I am asked almost daily how to "fix" depression, anxiety and panic. Many want to know about a pill or a word or where to buy the pixie dust that will "cure" them. I understand the urgency to find that "quick fix." I know personally what it feels like to suffer with anxiety. I have read posts & journals on Daily Strength of people suffering. In my private practice, I have talked to and worked with so many who are also burdened with immeasurable pain as a result of a mood disorder. I wish there were a "quick fix."

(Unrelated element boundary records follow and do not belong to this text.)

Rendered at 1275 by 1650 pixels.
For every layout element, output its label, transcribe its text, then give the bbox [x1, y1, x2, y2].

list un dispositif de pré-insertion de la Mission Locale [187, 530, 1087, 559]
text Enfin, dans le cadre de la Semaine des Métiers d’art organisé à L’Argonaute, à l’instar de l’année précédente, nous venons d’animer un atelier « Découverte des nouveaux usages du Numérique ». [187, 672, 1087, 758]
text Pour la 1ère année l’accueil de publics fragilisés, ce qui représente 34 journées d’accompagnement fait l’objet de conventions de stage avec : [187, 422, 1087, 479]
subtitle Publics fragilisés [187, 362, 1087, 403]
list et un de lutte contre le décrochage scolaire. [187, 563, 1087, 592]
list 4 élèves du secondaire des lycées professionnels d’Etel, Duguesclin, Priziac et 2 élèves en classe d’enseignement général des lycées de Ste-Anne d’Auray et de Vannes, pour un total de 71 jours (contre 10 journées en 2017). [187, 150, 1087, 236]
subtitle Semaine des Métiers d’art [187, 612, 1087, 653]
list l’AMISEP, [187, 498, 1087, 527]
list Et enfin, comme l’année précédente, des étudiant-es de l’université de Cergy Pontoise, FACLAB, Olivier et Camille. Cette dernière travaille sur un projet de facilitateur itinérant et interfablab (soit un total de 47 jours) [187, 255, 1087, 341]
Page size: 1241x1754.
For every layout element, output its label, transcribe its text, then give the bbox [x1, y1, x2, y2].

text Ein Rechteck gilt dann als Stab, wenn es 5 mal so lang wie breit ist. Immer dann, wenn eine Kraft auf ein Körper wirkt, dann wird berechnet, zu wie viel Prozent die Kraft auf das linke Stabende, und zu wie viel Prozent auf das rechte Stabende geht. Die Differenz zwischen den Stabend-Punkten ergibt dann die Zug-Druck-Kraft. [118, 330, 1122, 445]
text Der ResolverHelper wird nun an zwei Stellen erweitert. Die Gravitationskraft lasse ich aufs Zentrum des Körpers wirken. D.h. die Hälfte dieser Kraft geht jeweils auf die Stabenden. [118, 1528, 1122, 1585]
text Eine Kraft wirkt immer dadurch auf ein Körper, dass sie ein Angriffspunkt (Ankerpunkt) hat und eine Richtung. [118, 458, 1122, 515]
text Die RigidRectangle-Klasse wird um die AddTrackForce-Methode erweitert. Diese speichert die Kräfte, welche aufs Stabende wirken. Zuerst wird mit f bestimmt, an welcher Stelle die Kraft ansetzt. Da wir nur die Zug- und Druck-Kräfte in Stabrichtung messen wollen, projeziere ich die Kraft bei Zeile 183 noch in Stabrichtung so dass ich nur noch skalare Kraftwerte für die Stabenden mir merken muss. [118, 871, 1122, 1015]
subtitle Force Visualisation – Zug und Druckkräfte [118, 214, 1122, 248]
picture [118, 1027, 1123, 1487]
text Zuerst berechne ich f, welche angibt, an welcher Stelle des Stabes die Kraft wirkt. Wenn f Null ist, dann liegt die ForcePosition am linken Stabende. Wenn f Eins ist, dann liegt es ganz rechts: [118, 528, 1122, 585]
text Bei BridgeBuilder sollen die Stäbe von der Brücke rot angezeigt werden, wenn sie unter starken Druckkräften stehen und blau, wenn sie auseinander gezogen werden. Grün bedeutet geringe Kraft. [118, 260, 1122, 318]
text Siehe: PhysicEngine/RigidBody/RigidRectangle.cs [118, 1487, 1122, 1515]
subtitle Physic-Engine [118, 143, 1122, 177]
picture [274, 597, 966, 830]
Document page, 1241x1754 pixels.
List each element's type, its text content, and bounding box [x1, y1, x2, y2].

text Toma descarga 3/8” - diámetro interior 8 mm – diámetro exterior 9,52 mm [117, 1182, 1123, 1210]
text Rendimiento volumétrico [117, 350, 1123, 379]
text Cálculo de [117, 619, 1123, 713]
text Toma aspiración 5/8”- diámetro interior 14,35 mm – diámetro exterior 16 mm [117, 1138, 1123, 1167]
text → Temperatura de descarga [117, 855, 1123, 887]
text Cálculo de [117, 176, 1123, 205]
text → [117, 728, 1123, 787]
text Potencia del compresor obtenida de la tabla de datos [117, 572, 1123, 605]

But, what if the "fix" isn't about chasing down each symptom with a fire extinguisher? What if, it is really about standing up to negativity from outside sources, as well as the irrational thoughts of our own inner critic. I learned early in my career that chasing down symptoms rarely resolves the underlying issue. Virginia Satir, one of the founders of Experiential Psychotherapy in the 1960's and 1970's used to talk a lot about the role of symptoms. She said that once you deal with the underlying cause, the symptoms would organically go away. In other words, your symptoms let you know something is wrong but your focus should be on what is causing the symptoms. Identifying and attacking the irrational thoughts that drive your symptoms will ultimately bring the "fix."
Believing that you are unlovable and incapable is a common underlying issue that feeds anxiety, depression and panic. It's a core belief that is irrational and has to be challenged and changed. Relief will come when you begin to identify as someone who is lovable and capable and you learn how to keep your IALAC sign intact.